Maryann and William John Gilpin outside their home in Enfield, Massachusetts |
Many of the stories my mother passed down to me were stories
passed down to her from her grandfather. After her mother died when she was
five, she moved around from one relative to another, but the home she spoke of most fondly was that with her paternal grandparents in Enfield,
Massachusetts.
William John and Maryann Bannister Gilpin had settled there with
their family after emigrating from County Armagh, Northern Ireland. There they
had been linen weavers. A loom was set up in the house, and every member of the
family took part in the making of this fine fabric made from the flax plants
that grew nearby.
Life was not easy. Though they all worked hard to create this
beautiful material, it ended up on the tables and in the closets of the
wealthier people in the area, but William John did not complain. He took most
things in his stride, accepting what he saw as God's will.
But tragedy can test one's faith.. One day as he returned from a trip
to the village, he saw Maryann coming out to greet him, carrying something in
her arms. As he got closer, he saw that it was the tiny body of their son, William
John, his namesake. Through her tears Maryann explained that he had fallen in a
well, and by the time he was rescued, it was too late to save him.
William John was overcome with grief, yet he knew it was his
responsibility to give the child a Christian burial, and having no money to buy
a fancy casket, he fashioned a small box from wood he had salvaged and buried
the child quietly in a corner of the church cemetery. Then every morning before
the sun came up he would return to the small plot and say a prayer.
About a month later when he came to the cemetery one morning he
found the plot had been dug up and the small coffin containing his child lay on
a mound of dirt. He realized immediately that the grave had been appropriated
for the casket of a town official who had died, a member of one of the wealthy families who bought the fine linen that his family had weaved.

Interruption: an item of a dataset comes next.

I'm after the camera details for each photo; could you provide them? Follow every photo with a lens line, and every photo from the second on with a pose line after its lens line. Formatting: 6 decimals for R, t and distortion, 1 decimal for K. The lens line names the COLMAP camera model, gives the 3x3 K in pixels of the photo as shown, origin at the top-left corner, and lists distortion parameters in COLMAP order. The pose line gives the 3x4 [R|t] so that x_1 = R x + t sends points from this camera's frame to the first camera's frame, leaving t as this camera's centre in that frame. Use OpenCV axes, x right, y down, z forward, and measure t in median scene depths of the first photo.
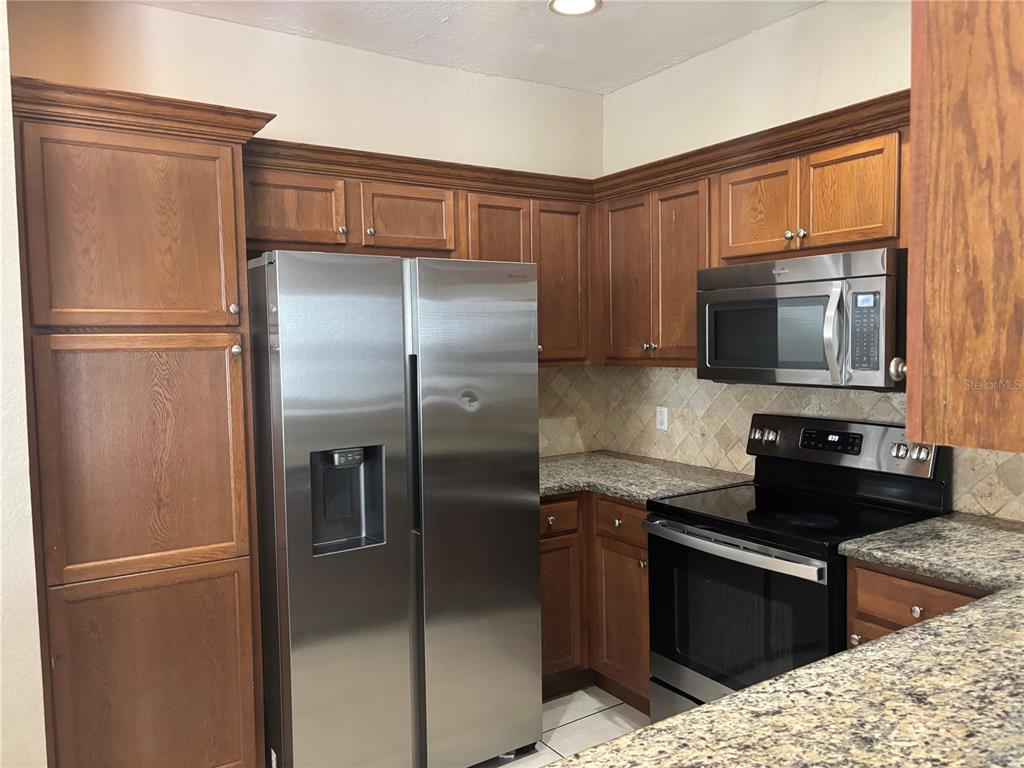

When he arrived back home later than usual, he explained to
Maryann what had happened. She was
distraught thinking of her child discarded so thoughtlessly, but then he
explained he had taken their son and buried him again "somewhere
where only God and I know." Presumably he continued to pray over his son in his new resting place for the years that they were to remain in Northern Ireland.

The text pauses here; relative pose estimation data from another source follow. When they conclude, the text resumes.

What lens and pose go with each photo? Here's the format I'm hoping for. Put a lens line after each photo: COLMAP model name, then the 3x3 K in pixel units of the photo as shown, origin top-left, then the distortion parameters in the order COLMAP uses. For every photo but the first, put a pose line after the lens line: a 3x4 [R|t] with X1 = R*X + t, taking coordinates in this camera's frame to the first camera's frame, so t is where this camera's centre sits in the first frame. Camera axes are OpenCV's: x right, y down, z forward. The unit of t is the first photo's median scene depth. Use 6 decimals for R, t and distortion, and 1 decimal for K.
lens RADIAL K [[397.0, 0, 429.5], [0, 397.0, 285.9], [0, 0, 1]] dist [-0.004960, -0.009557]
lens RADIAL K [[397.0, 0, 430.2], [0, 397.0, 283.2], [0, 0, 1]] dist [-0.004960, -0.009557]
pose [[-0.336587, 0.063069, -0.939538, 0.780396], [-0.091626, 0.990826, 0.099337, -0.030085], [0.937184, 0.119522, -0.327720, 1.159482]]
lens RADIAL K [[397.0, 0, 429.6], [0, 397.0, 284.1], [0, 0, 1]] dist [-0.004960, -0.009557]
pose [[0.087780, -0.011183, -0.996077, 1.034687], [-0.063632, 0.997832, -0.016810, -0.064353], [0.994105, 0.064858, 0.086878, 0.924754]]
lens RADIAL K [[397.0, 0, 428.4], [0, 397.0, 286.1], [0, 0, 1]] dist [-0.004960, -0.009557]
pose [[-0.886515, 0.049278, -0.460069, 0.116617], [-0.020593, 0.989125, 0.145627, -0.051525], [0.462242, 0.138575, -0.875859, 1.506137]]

Swift River Company Mill |
Their relocation began after Jim, their oldest son, fell in love with Sarah Hickland, and Sarah's family sailed to the United States and settled in Enfield, Massachusetts. Jim soon boarded a ship and followed her there where he proved to Mr. Smith of the woolen mill that he was a skilled weaver. Once Mr. Smith saw what Jim could do, he agreed to send for the rest of the family and there they settled in the Smiths' Village section of Enfield.
William John Gilpin Home |
And it was to their small home in the Smiths' Village years later that my mother was to come after her mother died. Her
cousin, Uncle Jim's daughter, Ruth Vivian lived nearby, and she soon made many friends.

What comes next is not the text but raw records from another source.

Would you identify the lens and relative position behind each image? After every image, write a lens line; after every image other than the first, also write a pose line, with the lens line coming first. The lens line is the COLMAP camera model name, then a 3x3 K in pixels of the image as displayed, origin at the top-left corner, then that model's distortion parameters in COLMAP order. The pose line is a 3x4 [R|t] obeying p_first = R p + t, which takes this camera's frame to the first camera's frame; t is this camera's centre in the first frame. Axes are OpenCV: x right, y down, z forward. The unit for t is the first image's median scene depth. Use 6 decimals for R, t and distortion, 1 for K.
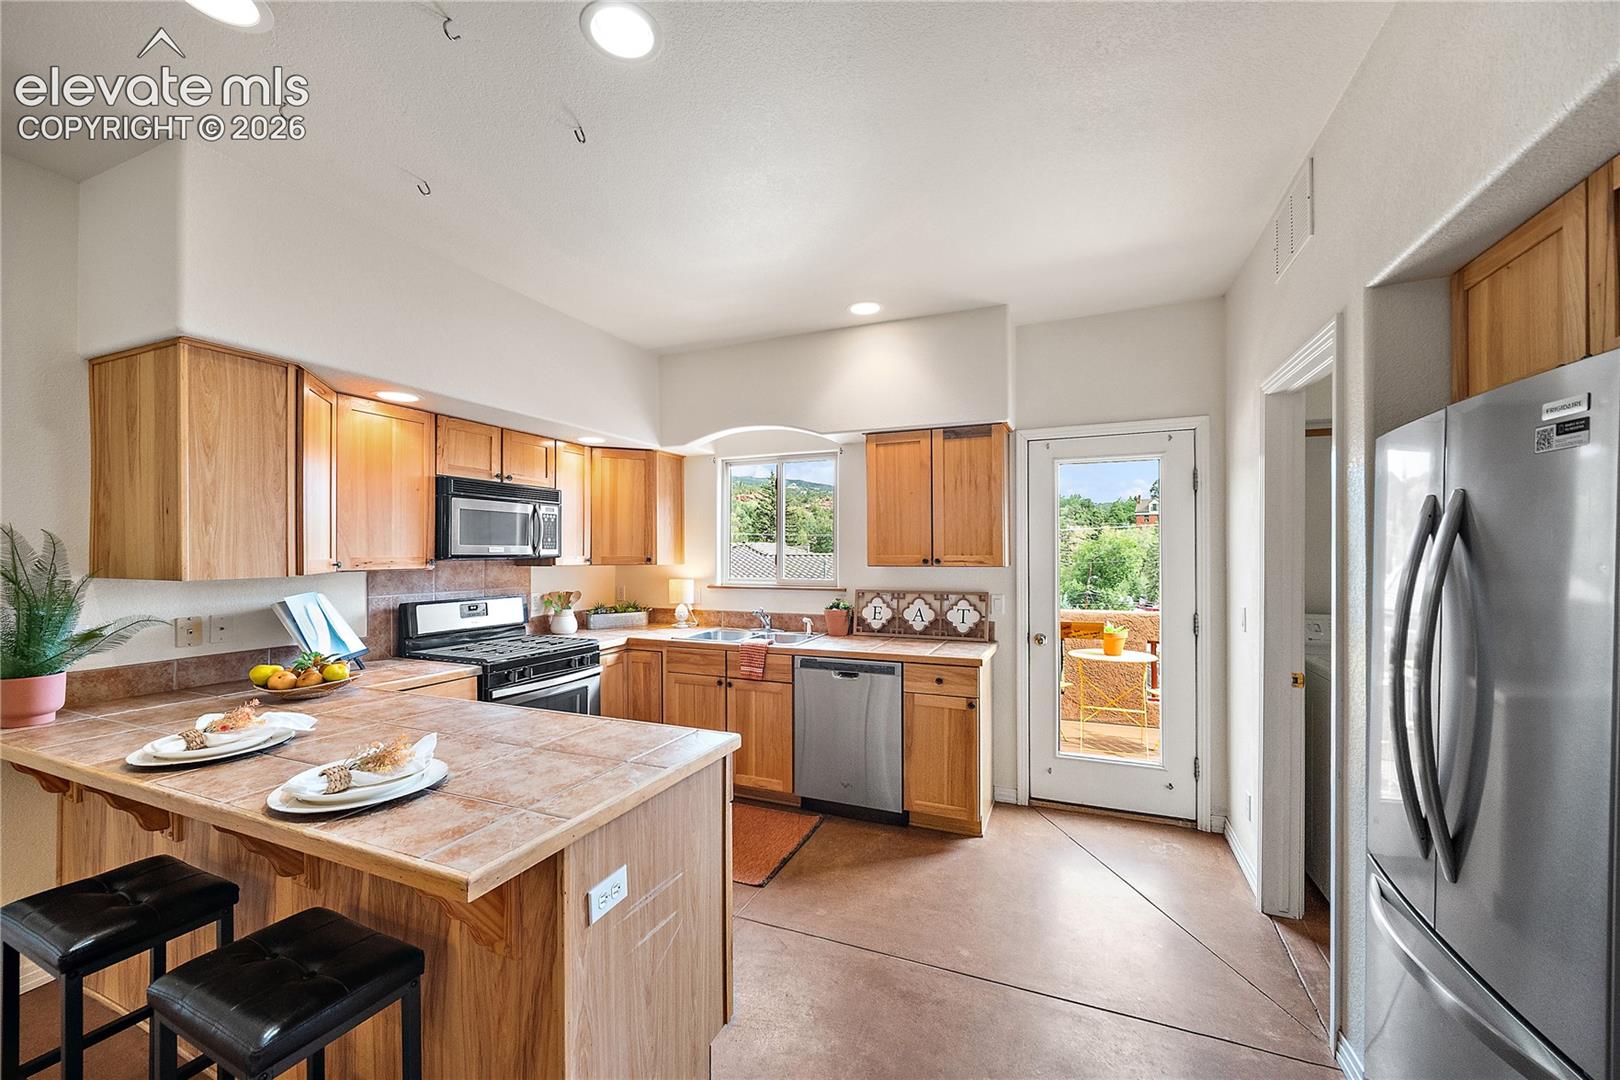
lens RADIAL K [[635.4, 0, 798.1], [0, 635.4, 549.0], [0, 0, 1]] dist [-0.004732, -0.000029]
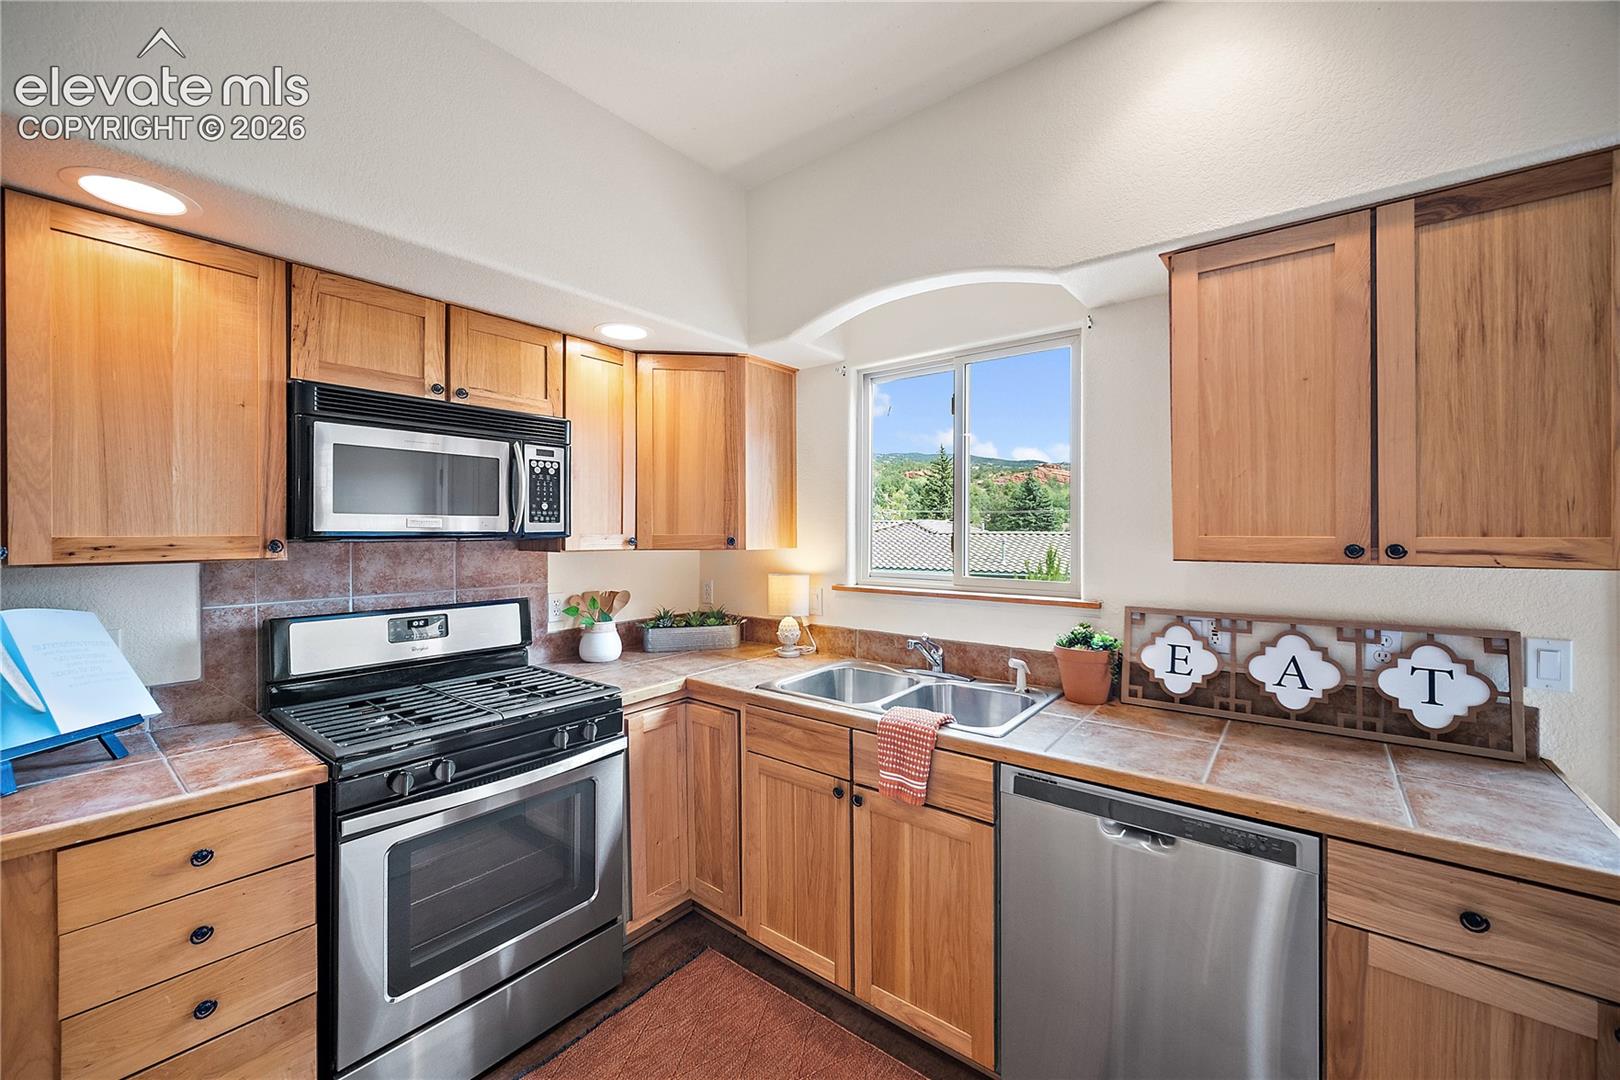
lens RADIAL K [[635.4, 0, 797.6], [0, 635.4, 530.3], [0, 0, 1]] dist [-0.004732, -0.000029]
pose [[0.965401, 0.001168, -0.260766, -0.025999], [0.000074, 0.999989, 0.004753, 0.004669], [0.260769, -0.004608, 0.965390, 0.524187]]
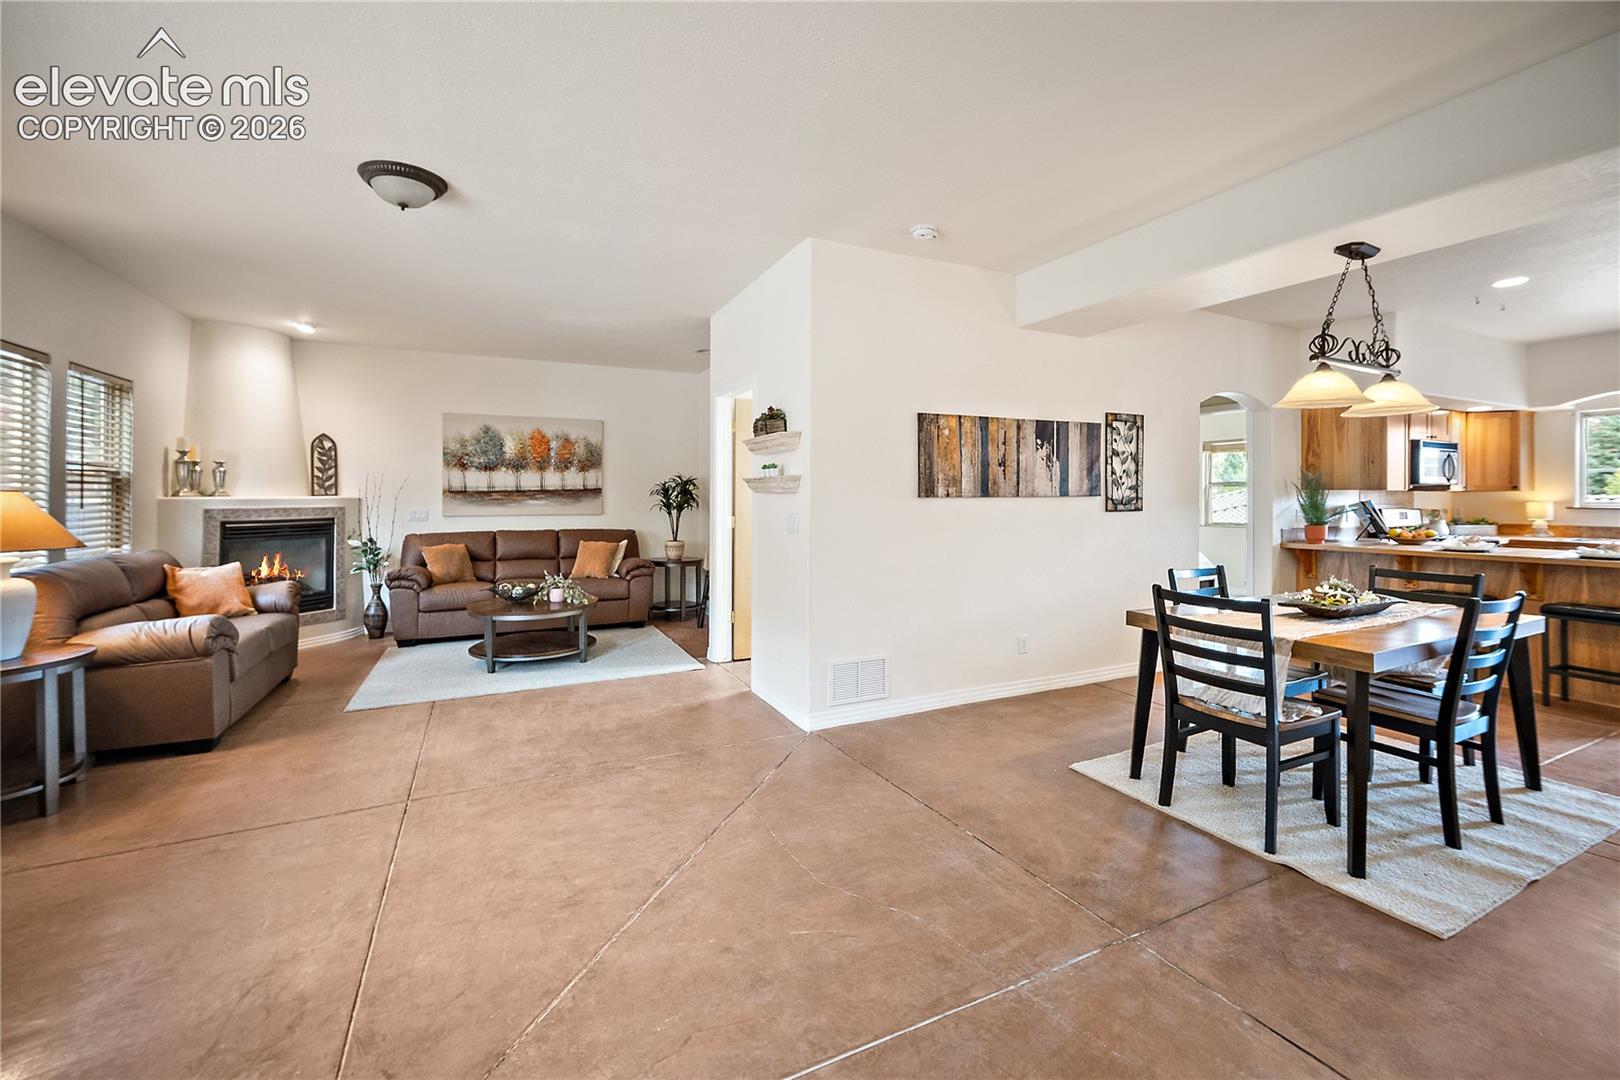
lens RADIAL K [[635.4, 0, 821.2], [0, 635.4, 497.4], [0, 0, 1]] dist [-0.004732, -0.000029]
pose [[0.756843, 0.005452, -0.653574, -0.574457], [-0.000969, 0.999973, 0.007219, 0.035394], [0.653596, -0.004830, 0.756828, -1.313126]]
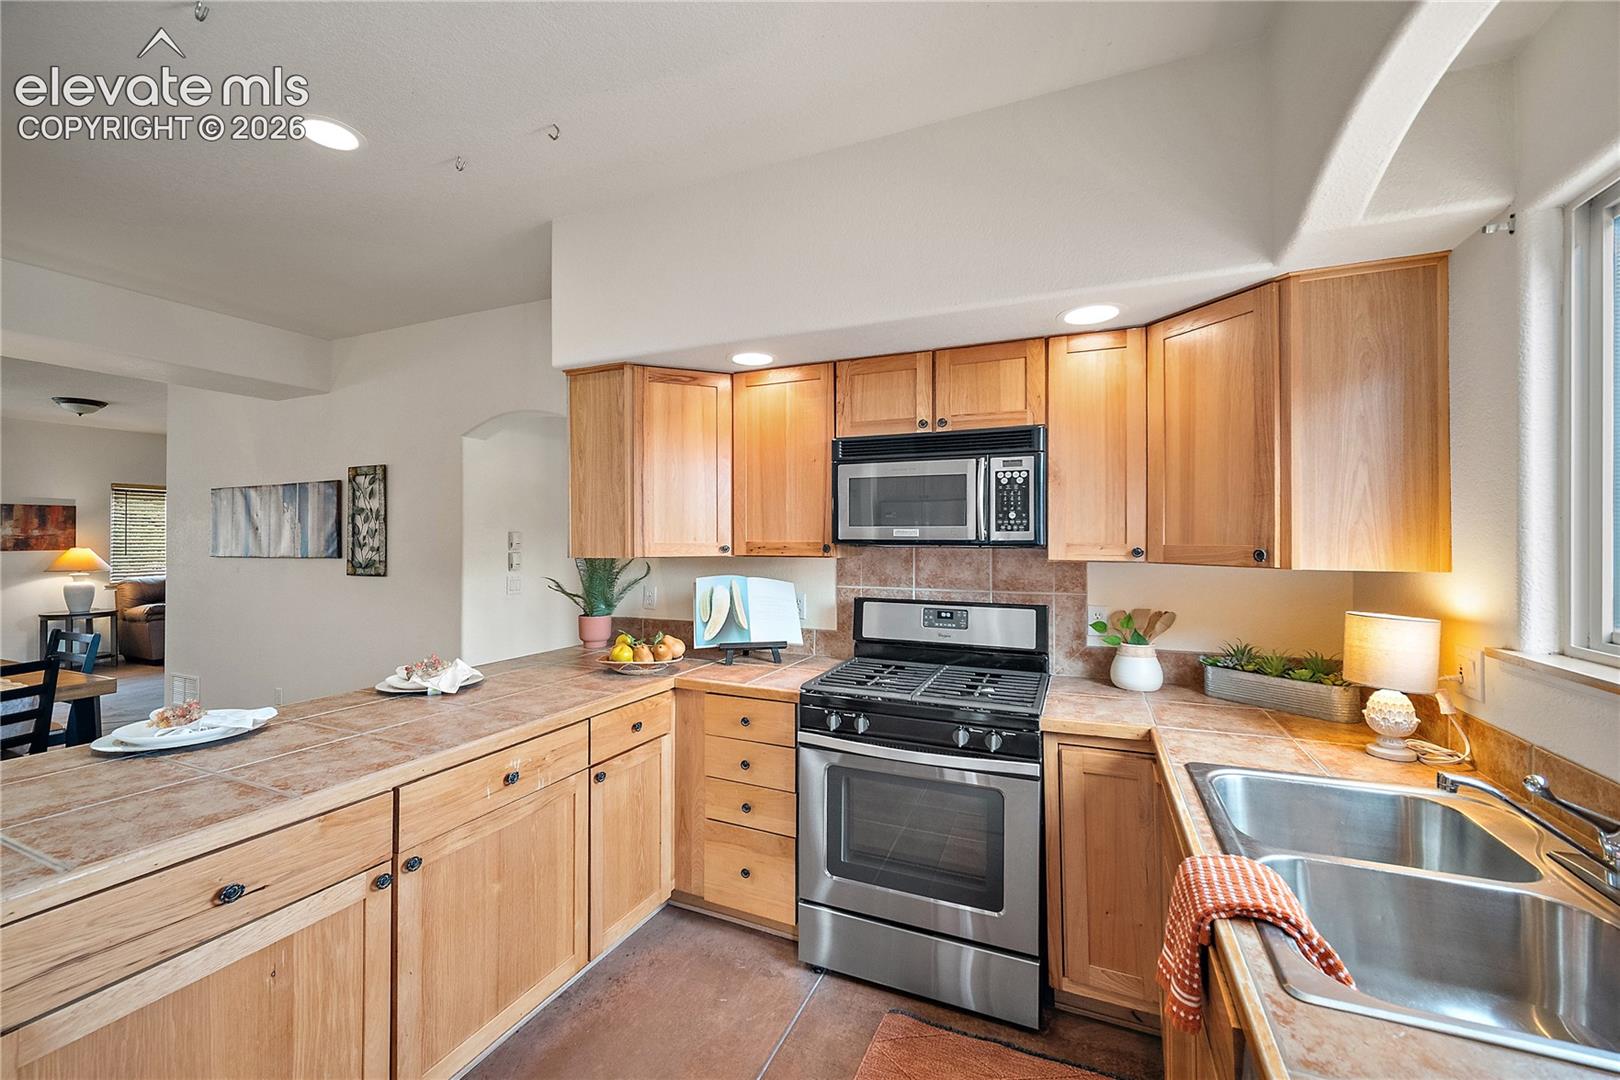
lens RADIAL K [[635.4, 0, 809.1], [0, 635.4, 532.1], [0, 0, 1]] dist [-0.004732, -0.000029]
pose [[0.009872, -0.006847, -0.999928, 0.192862], [0.003338, 0.999971, -0.006815, 0.004594], [0.999946, -0.003270, 0.009894, 0.830393]]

Her grandmother was a great cook and taught her to make Irish delicacies like
champ and potato bread.
She went to elementary school there, and then began high school at Belchertown High School, but when her father got a job in Springfield, she and her sister
Gertrude were able to be with him, so they moved back to the city.
Not long
after they moved back, her grandmother and then her grandfather died. They
returned to Enfield for the funeral and the burial in the church cemetery
there. Watching her grandfather's coffin being lowered into the ground, she
remembered his story of the child he buried so long ago, and she wondered if he
were still resting in peace.
Neither her grandfather nor her grandmother were to rest in peace
very long for it had been decided that the Swift River Valley--home to the
towns of Enfield, Dana, Greenwich, and Prescott--was to be flooded to create
Quabbin Reservoir that would provide water for the city of Boston.
Vera Gilpin Schneeloch at the Gilpin marker Quabbin Park Cemetery |
Soon all that had been of these
four towns was razed, moved, or destroyed. This included those interred in the
cemeteries. A new cemetery was created on the other side of Route 9, and all the
graves were disinterred and buried again in the new Quabbin Park Cemetery.
So William John and Maryann who had endured the trauma of having
their son disinterred and reburied were themselves disinterred and reburied.
At
least now there is a marker with their names engraved. New names have been added including that of my grandfather William John Gilpin, Jr. He was to receive the name of the child who had been lost so many years ago.